- _Task prompt_
Take the entries below and reproduce them word for word.

- _Extracted entries_
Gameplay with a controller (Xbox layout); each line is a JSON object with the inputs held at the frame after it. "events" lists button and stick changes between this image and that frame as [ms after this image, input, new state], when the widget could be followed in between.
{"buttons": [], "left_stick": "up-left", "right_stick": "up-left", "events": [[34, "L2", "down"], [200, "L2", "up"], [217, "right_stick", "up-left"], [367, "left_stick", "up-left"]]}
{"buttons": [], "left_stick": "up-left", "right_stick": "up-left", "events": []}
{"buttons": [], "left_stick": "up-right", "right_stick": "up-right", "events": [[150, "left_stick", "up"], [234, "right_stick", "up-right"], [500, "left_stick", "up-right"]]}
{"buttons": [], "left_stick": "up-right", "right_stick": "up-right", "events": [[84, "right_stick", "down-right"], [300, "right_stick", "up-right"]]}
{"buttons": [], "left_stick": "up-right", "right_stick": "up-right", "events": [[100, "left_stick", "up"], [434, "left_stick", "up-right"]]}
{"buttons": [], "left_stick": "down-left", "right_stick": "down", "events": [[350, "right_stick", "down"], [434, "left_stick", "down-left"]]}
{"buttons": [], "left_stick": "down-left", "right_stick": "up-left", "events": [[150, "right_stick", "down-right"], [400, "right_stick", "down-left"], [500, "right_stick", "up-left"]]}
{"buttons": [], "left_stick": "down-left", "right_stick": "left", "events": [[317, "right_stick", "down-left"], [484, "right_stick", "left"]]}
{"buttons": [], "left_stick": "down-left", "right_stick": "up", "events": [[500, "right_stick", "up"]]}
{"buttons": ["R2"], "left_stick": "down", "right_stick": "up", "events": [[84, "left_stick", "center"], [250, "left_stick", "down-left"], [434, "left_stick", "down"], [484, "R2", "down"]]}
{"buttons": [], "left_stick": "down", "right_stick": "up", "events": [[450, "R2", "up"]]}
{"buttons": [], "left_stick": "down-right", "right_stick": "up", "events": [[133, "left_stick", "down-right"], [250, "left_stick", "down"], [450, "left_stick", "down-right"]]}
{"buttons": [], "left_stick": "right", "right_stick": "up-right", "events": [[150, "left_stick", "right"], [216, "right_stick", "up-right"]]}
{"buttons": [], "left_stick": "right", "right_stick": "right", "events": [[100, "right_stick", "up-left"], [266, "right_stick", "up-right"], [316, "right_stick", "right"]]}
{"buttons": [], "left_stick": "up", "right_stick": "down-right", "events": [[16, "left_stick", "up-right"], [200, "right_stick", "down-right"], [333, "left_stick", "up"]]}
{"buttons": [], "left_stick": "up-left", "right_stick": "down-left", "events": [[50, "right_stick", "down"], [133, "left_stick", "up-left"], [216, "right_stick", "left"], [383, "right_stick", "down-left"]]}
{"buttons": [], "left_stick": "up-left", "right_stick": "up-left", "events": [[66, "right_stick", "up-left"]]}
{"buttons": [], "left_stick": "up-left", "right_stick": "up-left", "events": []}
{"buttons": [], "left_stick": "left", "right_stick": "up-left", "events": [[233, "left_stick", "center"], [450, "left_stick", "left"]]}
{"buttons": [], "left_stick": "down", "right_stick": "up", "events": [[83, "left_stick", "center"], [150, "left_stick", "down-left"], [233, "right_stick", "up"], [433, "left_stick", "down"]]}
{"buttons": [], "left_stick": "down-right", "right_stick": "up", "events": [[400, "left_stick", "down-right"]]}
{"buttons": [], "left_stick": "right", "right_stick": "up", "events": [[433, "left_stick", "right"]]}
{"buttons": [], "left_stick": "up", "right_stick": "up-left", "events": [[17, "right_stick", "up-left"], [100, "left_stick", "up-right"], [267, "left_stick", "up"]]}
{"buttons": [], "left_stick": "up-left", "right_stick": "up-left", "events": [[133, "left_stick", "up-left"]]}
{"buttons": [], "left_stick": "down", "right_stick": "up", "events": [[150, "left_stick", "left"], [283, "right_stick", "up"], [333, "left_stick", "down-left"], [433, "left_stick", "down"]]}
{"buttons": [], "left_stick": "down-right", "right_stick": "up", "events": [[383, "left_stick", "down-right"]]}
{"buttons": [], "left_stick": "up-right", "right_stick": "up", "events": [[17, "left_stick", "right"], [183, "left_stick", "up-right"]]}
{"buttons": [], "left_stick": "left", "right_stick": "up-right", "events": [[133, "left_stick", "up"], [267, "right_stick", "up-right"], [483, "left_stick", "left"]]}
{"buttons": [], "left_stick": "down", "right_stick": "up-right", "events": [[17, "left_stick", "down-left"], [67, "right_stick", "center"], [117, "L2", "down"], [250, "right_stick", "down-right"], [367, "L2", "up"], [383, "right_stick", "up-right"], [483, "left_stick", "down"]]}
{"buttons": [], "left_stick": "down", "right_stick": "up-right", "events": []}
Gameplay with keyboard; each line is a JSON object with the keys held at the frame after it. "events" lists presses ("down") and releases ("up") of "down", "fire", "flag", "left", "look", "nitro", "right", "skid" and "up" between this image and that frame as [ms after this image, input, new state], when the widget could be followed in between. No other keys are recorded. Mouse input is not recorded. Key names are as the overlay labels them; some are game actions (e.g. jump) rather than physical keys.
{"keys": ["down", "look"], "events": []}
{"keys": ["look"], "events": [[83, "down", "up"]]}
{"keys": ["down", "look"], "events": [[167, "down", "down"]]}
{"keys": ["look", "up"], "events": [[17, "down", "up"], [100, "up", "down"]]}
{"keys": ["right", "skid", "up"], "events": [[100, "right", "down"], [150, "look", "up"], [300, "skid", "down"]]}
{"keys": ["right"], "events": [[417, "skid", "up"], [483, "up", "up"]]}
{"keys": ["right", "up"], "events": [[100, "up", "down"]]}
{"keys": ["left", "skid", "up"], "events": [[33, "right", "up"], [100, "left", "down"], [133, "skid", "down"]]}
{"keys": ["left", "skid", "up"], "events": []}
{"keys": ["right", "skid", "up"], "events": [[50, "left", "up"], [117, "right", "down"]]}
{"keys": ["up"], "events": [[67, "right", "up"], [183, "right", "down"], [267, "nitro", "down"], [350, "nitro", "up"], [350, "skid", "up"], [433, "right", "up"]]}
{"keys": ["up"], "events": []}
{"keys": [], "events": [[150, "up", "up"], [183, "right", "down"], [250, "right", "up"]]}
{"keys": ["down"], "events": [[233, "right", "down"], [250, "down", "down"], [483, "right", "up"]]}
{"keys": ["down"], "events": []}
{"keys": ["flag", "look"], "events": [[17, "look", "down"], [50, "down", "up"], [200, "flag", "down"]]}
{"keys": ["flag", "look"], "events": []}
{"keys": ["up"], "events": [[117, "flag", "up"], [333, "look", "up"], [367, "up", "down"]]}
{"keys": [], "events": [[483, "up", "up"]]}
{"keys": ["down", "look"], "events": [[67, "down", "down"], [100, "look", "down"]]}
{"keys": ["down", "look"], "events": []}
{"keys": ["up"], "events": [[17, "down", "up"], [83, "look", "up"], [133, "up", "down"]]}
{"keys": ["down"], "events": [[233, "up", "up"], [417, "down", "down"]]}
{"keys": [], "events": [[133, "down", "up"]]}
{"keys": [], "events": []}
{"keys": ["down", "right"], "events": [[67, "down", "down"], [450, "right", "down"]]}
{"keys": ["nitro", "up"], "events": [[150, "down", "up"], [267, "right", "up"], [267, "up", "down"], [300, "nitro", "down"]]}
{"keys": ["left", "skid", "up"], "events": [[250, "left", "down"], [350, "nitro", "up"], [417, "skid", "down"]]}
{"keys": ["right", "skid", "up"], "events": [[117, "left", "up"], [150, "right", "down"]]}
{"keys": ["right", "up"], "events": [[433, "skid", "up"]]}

- _Exercise answer_
Gameplay with a controller (Xbox layout); each line is a JSON object with the inputs held at the frame after it. "events" lists button and stick changes between this image and that frame as [ms after this image, input, new state], when the widget could be followed in between.
{"buttons": [], "left_stick": "up-left", "right_stick": "up-left", "events": [[34, "L2", "down"], [200, "L2", "up"], [217, "right_stick", "up-left"], [367, "left_stick", "up-left"]]}
{"buttons": [], "left_stick": "up-left", "right_stick": "up-left", "events": []}
{"buttons": [], "left_stick": "up-right", "right_stick": "up-right", "events": [[150, "left_stick", "up"], [234, "right_stick", "up-right"], [500, "left_stick", "up-right"]]}
{"buttons": [], "left_stick": "up-right", "right_stick": "up-right", "events": [[84, "right_stick", "down-right"], [300, "right_stick", "up-right"]]}
{"buttons": [], "left_stick": "up-right", "right_stick": "up-right", "events": [[100, "left_stick", "up"], [434, "left_stick", "up-right"]]}
{"buttons": [], "left_stick": "down-left", "right_stick": "down", "events": [[350, "right_stick", "down"], [434, "left_stick", "down-left"]]}
{"buttons": [], "left_stick": "down-left", "right_stick": "up-left", "events": [[150, "right_stick", "down-right"], [400, "right_stick", "down-left"], [500, "right_stick", "up-left"]]}
{"buttons": [], "left_stick": "down-left", "right_stick": "left", "events": [[317, "right_stick", "down-left"], [484, "right_stick", "left"]]}
{"buttons": [], "left_stick": "down-left", "right_stick": "up", "events": [[500, "right_stick", "up"]]}
{"buttons": ["R2"], "left_stick": "down", "right_stick": "up", "events": [[84, "left_stick", "center"], [250, "left_stick", "down-left"], [434, "left_stick", "down"], [484, "R2", "down"]]}
{"buttons": [], "left_stick": "down", "right_stick": "up", "events": [[450, "R2", "up"]]}
{"buttons": [], "left_stick": "down-right", "right_stick": "up", "events": [[133, "left_stick", "down-right"], [250, "left_stick", "down"], [450, "left_stick", "down-right"]]}
{"buttons": [], "left_stick": "right", "right_stick": "up-right", "events": [[150, "left_stick", "right"], [216, "right_stick", "up-right"]]}
{"buttons": [], "left_stick": "right", "right_stick": "right", "events": [[100, "right_stick", "up-left"], [266, "right_stick", "up-right"], [316, "right_stick", "right"]]}
{"buttons": [], "left_stick": "up", "right_stick": "down-right", "events": [[16, "left_stick", "up-right"], [200, "right_stick", "down-right"], [333, "left_stick", "up"]]}
{"buttons": [], "left_stick": "up-left", "right_stick": "down-left", "events": [[50, "right_stick", "down"], [133, "left_stick", "up-left"], [216, "right_stick", "left"], [383, "right_stick", "down-left"]]}
{"buttons": [], "left_stick": "up-left", "right_stick": "up-left", "events": [[66, "right_stick", "up-left"]]}
{"buttons": [], "left_stick": "up-left", "right_stick": "up-left", "events": []}
{"buttons": [], "left_stick": "left", "right_stick": "up-left", "events": [[233, "left_stick", "center"], [450, "left_stick", "left"]]}
{"buttons": [], "left_stick": "down", "right_stick": "up", "events": [[83, "left_stick", "center"], [150, "left_stick", "down-left"], [233, "right_stick", "up"], [433, "left_stick", "down"]]}
{"buttons": [], "left_stick": "down-right", "right_stick": "up", "events": [[400, "left_stick", "down-right"]]}
{"buttons": [], "left_stick": "right", "right_stick": "up", "events": [[433, "left_stick", "right"]]}
{"buttons": [], "left_stick": "up", "right_stick": "up-left", "events": [[17, "right_stick", "up-left"], [100, "left_stick", "up-right"], [267, "left_stick", "up"]]}
{"buttons": [], "left_stick": "up-left", "right_stick": "up-left", "events": [[133, "left_stick", "up-left"]]}
{"buttons": [], "left_stick": "down", "right_stick": "up", "events": [[150, "left_stick", "left"], [283, "right_stick", "up"], [333, "left_stick", "down-left"], [433, "left_stick", "down"]]}
{"buttons": [], "left_stick": "down-right", "right_stick": "up", "events": [[383, "left_stick", "down-right"]]}
{"buttons": [], "left_stick": "up-right", "right_stick": "up", "events": [[17, "left_stick", "right"], [183, "left_stick", "up-right"]]}
{"buttons": [], "left_stick": "left", "right_stick": "up-right", "events": [[133, "left_stick", "up"], [267, "right_stick", "up-right"], [483, "left_stick", "left"]]}
{"buttons": [], "left_stick": "down", "right_stick": "up-right", "events": [[17, "left_stick", "down-left"], [67, "right_stick", "center"], [117, "L2", "down"], [250, "right_stick", "down-right"], [367, "L2", "up"], [383, "right_stick", "up-right"], [483, "left_stick", "down"]]}
{"buttons": [], "left_stick": "down", "right_stick": "up-right", "events": []}
Gameplay with keyboard; each line is a JSON object with the keys held at the frame after it. "events" lists presses ("down") and releases ("up") of "down", "fire", "flag", "left", "look", "nitro", "right", "skid" and "up" between this image and that frame as [ms after this image, input, new state], when the widget could be followed in between. No other keys are recorded. Mouse input is not recorded. Key names are as the overlay labels them; some are game actions (e.g. jump) rather than physical keys.
{"keys": ["down", "look"], "events": []}
{"keys": ["look"], "events": [[83, "down", "up"]]}
{"keys": ["down", "look"], "events": [[167, "down", "down"]]}
{"keys": ["look", "up"], "events": [[17, "down", "up"], [100, "up", "down"]]}
{"keys": ["right", "skid", "up"], "events": [[100, "right", "down"], [150, "look", "up"], [300, "skid", "down"]]}
{"keys": ["right"], "events": [[417, "skid", "up"], [483, "up", "up"]]}
{"keys": ["right", "up"], "events": [[100, "up", "down"]]}
{"keys": ["left", "skid", "up"], "events": [[33, "right", "up"], [100, "left", "down"], [133, "skid", "down"]]}
{"keys": ["left", "skid", "up"], "events": []}
{"keys": ["right", "skid", "up"], "events": [[50, "left", "up"], [117, "right", "down"]]}
{"keys": ["up"], "events": [[67, "right", "up"], [183, "right", "down"], [267, "nitro", "down"], [350, "nitro", "up"], [350, "skid", "up"], [433, "right", "up"]]}
{"keys": ["up"], "events": []}
{"keys": [], "events": [[150, "up", "up"], [183, "right", "down"], [250, "right", "up"]]}
{"keys": ["down"], "events": [[233, "right", "down"], [250, "down", "down"], [483, "right", "up"]]}
{"keys": ["down"], "events": []}
{"keys": ["flag", "look"], "events": [[17, "look", "down"], [50, "down", "up"], [200, "flag", "down"]]}
{"keys": ["flag", "look"], "events": []}
{"keys": ["up"], "events": [[117, "flag", "up"], [333, "look", "up"], [367, "up", "down"]]}
{"keys": [], "events": [[483, "up", "up"]]}
{"keys": ["down", "look"], "events": [[67, "down", "down"], [100, "look", "down"]]}
{"keys": ["down", "look"], "events": []}
{"keys": ["up"], "events": [[17, "down", "up"], [83, "look", "up"], [133, "up", "down"]]}
{"keys": ["down"], "events": [[233, "up", "up"], [417, "down", "down"]]}
{"keys": [], "events": [[133, "down", "up"]]}
{"keys": [], "events": []}
{"keys": ["down", "right"], "events": [[67, "down", "down"], [450, "right", "down"]]}
{"keys": ["nitro", "up"], "events": [[150, "down", "up"], [267, "right", "up"], [267, "up", "down"], [300, "nitro", "down"]]}
{"keys": ["left", "skid", "up"], "events": [[250, "left", "down"], [350, "nitro", "up"], [417, "skid", "down"]]}
{"keys": ["right", "skid", "up"], "events": [[117, "left", "up"], [150, "right", "down"]]}
{"keys": ["right", "up"], "events": [[433, "skid", "up"]]}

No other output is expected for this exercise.